Democrats are cheering a Congressional Budget Office decision to “score” the Senate Finance Committee’s version of ObamaCare as not increasing the federal budget deficit. But it pays for some of ObamaCare’s massive cost by expanding state Medicaid programs, shifting its cost to the states. That will radically increase state budget deficits. Moreover, this version of ObamaCare, while cheaper than the four other versions, still relies on mythical cost savings and massive cuts to Medicare that are likely to be canceled after ObamaCare is enacted, to avoid enraging seniors and doctors. Rather than keeping costs down, ObamaCare outsources them to state governments and people with insurance.
This version of ObamaCare “proposes to spend more than $800 billion in the midst of an explosion of federal spending and debt to create a new entitlement program, the cost of which CBO says will grow at more than 8 percent a year (faster than health care costs grow now), and to raise taxes by almost $200 billion in the midst of a recession. It then proposes to make up the difference by massive cuts in Medicare which, as CBO notes, are unlikely to actually materialize.”
The Congressional Budget Office “scored” the bill as not increasing the deficit, but in doing so, it admitted that the bill does not even exist except as a concept, and that its details have yet to be fleshed out. Senate leaders intend to have the Finance Committee vote on the bill before its text is even available, and to have the Senate vote on the bill with virtually no advance notice, after major changes are made to the broad outline of the bill approved by the Committee (to add a potentially-costly “public option”).
ObamaCare would pay to cover some currently uninsured people by expanding state Medicaid programs. Tennessee Governor Phil Bredesen (D) is criticizing Obama’s health-care plan as “the mother of all unfunded mandates,” saying it will force states to spend so much that they will have to either massively raise taxes, or run large budget deficits that violate state constitutions.
Some people who currently have employer-provided insurance or individual insurance policies will lose that insurance under ObamaCare.

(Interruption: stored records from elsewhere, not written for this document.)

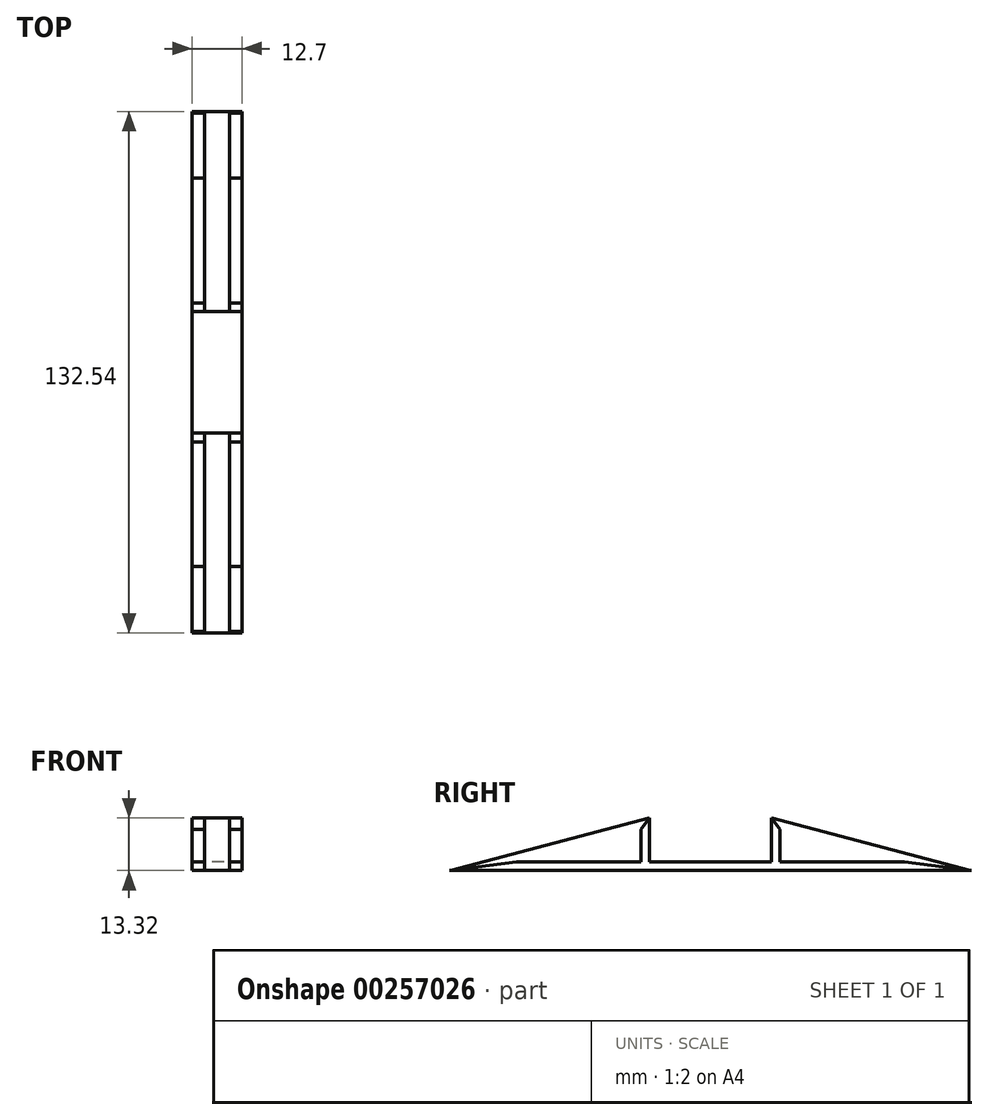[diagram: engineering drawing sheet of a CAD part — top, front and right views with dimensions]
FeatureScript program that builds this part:
annotation { "Feature Type Name" : "Feature", "Feature Type Description" : "" }
export const myFeature = defineFeature(function(context is Context, id is Id, definition is map)
    precondition{}
    {
        {
            var Q0;
            Q0=qCreatedBy(makeId("Right.planeOp"),FACE);
            var sketch = newSketch(context, id + "F0", { "sketchPlane" : qUnion([Q0])});
            skLineSegment(sketch, "E0.bottom", {"start": v(0, 0) * mm, "end": v(30.94, 0) * mm});
            skLineSegment(sketch, "E0.top", {"start": v(0, 13.32) * mm, "end": v(30.94, 13.32) * mm});
            skLineSegment(sketch, "E0.left", {"start": v(0, 0) * mm, "end": v(0, 13.32) * mm});
            skLineSegment(sketch, "E0.right", {"start": v(30.94, 0) * mm, "end": v(30.94, 13.32) * mm});
            skLineSegment(sketch, "E1", {"start": v(0, 0) * mm, "end": v(-50.8, 0) * mm});
            skLineSegment(sketch, "E2", {"start": v(30.94, 0) * mm, "end": v(81.74, 0) * mm});
            skLineSegment(sketch, "E3", {"start": v(30.94, 13.32) * mm, "end": v(81.74, 0) * mm});
            skLineSegment(sketch, "E4", {"start": v(-50.8, 0) * mm, "end": v(0, 13.32) * mm});
            skLineSegment(sketch, "E5.0", {"start": v(-33.85, 2.18) * mm, "end": v(-2.18, 10.49) * mm});
            skLineSegment(sketch, "E5.1", {"start": v(-2.18, 2.18) * mm, "end": v(-33.85, 2.18) * mm});
            skLineSegment(sketch, "E5.2", {"start": v(-2.18, 2.18) * mm, "end": v(-2.18, 10.49) * mm});
            skLineSegment(sketch, "E6", {"start": v(-51.2, 0) * mm, "end": v(-33.85, 2.18) * mm});
            skLineSegment(sketch, "E7", {"start": v(-2.18, 10.49) * mm, "end": v(0, 13.32) * mm});
            skLineSegment(sketch, "E8", {"start": v(15.47, 0) * mm, "end": v(15.47, 13.32) * mm, "construction": true});
            skLineSegment(sketch, "E9.MirrorCS", {"start": v(-10.21, 8.38) * mm, "end": v(-2.18, 10.49) * mm});
            skLineSegment(sketch, "E10.MirrorCS", {"start": v(33.12, 10.49) * mm, "end": v(30.94, 13.32) * mm});
            skLineSegment(sketch, "E11.MirrorCS", {"start": v(41.15, 8.38) * mm, "end": v(33.12, 10.49) * mm});
            skLineSegment(sketch, "E12.MirrorCS", {"start": v(33.12, 2.18) * mm, "end": v(33.12, 10.49) * mm});
            skLineSegment(sketch, "E13.MirrorCS", {"start": v(64.79, 2.18) * mm, "end": v(33.12, 10.49) * mm});
            skLineSegment(sketch, "E14.MirrorCS", {"start": v(82.13, 0) * mm, "end": v(64.79, 2.18) * mm});
            skLineSegment(sketch, "E15.MirrorCS", {"start": v(33.12, 2.18) * mm, "end": v(64.79, 2.18) * mm});
            skLineSegment(sketch, "E16", {"start": v(-2.18, 2.18) * mm, "end": v(0, 2.18) * mm});
            skLineSegment(sketch, "E17", {"start": v(33.12, 2.18) * mm, "end": v(-2.18, 2.18) * mm});
            skSolve(sketch);
        }
        {
            var Q0;
            {var subQ1=sQuery(id+"F0.wireOp",EDGE,"E1");Q0=makeQuery(id+"F0.imprint","IMPRINT",FACE,{"disambiguationData":[TD([[makeQuery(id+"F0.imprint","IMPRINT",EDGE,{"derivedFrom":subQ1}),-1.0]])]});}
            var Q1;
            {var subQ0=sQuery(id+"F0.wireOp",EDGE,"E0.bottom");Q1=makeQuery(id+"F0.imprint","IMPRINT",FACE,{"disambiguationData":[TD([[makeQuery(id+"F0.imprint","IMPRINT",EDGE,{"derivedFrom":subQ0}),1.0]])]});}
            var Q2;
            {var subQ4=sQuery(id+"F0.wireOp",EDGE,"E2");Q2=makeQuery(id+"F0.imprint","IMPRINT",FACE,{"disambiguationData":[TD([[makeQuery(id+"F0.imprint","IMPRINT",EDGE,{"derivedFrom":subQ4}),1.0]])]});}
            var Q3;
            {var subQ0=sQuery(id+"F0.wireOp",EDGE,"E10.MirrorCS");Q3=makeQuery(id+"F0.imprint","IMPRINT",FACE,{"disambiguationData":[TD([[makeQuery(id+"F0.imprint","IMPRINT",EDGE,{"derivedFrom":subQ0}),1.0]])]});}
            var Q4;
            {var subQ4=sQuery(id+"F0.wireOp",EDGE,"E5.2");Q4=makeQuery(id+"F0.imprint","IMPRINT",FACE,{"disambiguationData":[TD([[makeQuery(id+"F0.imprint","IMPRINT",EDGE,{"derivedFrom":subQ4}),-1.0]])]});}
            extrude(context, id + "F1", {"entities" : qUnion([Q0, Q1, Q2, Q3, Q4]), "depth" : 6.35 * mm, "offsetDistance" : 25.4 * mm, "hasSecondDirection" : true, "secondDirectionOppositeDirection" : true, "secondDirectionDepth" : 6.35 * mm});
        }
        {
            var Q0;
            {var subQ1=sQuery(id+"F0.wireOp",EDGE,"E5.0");Q0=makeQuery(id+"F0.imprint","IMPRINT",FACE,{"disambiguationData":[TD([[makeQuery(id+"F0.imprint","IMPRINT",EDGE,{"derivedFrom":subQ1}),1.0]])]});}
            var Q1;
            {var subQ1=sQuery(id+"F0.wireOp",EDGE,"E10.MirrorCS");Q1=makeQuery(id+"F0.imprint","IMPRINT",FACE,{"disambiguationData":[TD([[makeQuery(id+"F0.imprint","IMPRINT",EDGE,{"derivedFrom":subQ1}),-1.0]])]});}
            var Q2;
            {var subQ0=sQuery(id+"F0.wireOp",EDGE,"E12.MirrorCS");Q2=makeQuery(id+"F0.imprint","IMPRINT",FACE,{"disambiguationData":[TD([[makeQuery(id+"F0.imprint","IMPRINT",EDGE,{"derivedFrom":subQ0}),-1.0]])]});}
            var Q3;
            Q3=makeQuery(id+"F0.imprint","IMPRINT",FACE,{"disambiguationData":[TD([[makeQuery(id+"F0.imprint","IMPRINT",EDGE,{"derivedFrom":sQuery(id+"F0.wireOp",EDGE,"E5.0")}),-1.0]])]});
            extrude(context, id + "F2", {"entities" : qUnion([Q0, Q1, Q2, Q3]), "operationType" : NewBodyOperationType.ADD, "depth" : 3.17 * mm, "offsetDistance" : 25.4 * mm, "hasSecondDirection" : true, "secondDirectionOppositeDirection" : true, "secondDirectionDepth" : 3.17 * mm});
        }
    });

In states that adopted major provisions of ObamaCare, the number of privately-insured people fell, as the cost of their insurance skyrocketed. “The Congressional Budget Office analyzed” ObamaCare “and said that by 2016 some 3 million people who now have employer-based care would lose it because their employers would decide to stop offering it.” Some of these people will wind up on Medicaid, which ObamaCare will expand to cover some people who are not poor enough to be covered now.
While the CBO has scored this version of ObamaCare as not increasing the federal budget deficit (unlike the 4 other versions of ObamaCare pending in Congress, which the CBO admits would explode the deficit), some of Obama’s own advisers are more skeptical. Earlier, adviser Martin Feldstein said that Obama’s health-care plan would explode the federal budget deficit and lead to “crippling deficits,” as well as “higher taxes, debt payments, and interest rates” that would cut America’s standard of living. Feldstein also noted that Obama’s health-care plan would harm people with insurance, and predicted that it would lead to massive tax increases. Other analysts have predicted that it will drive up medical costs and inflation.
Obama is relying on $2 trillion in imaginary savings to pay for his health care plan. He is also relying on tax increases, which breaks Obama’s campaign promise not to raise taxes on the middle class.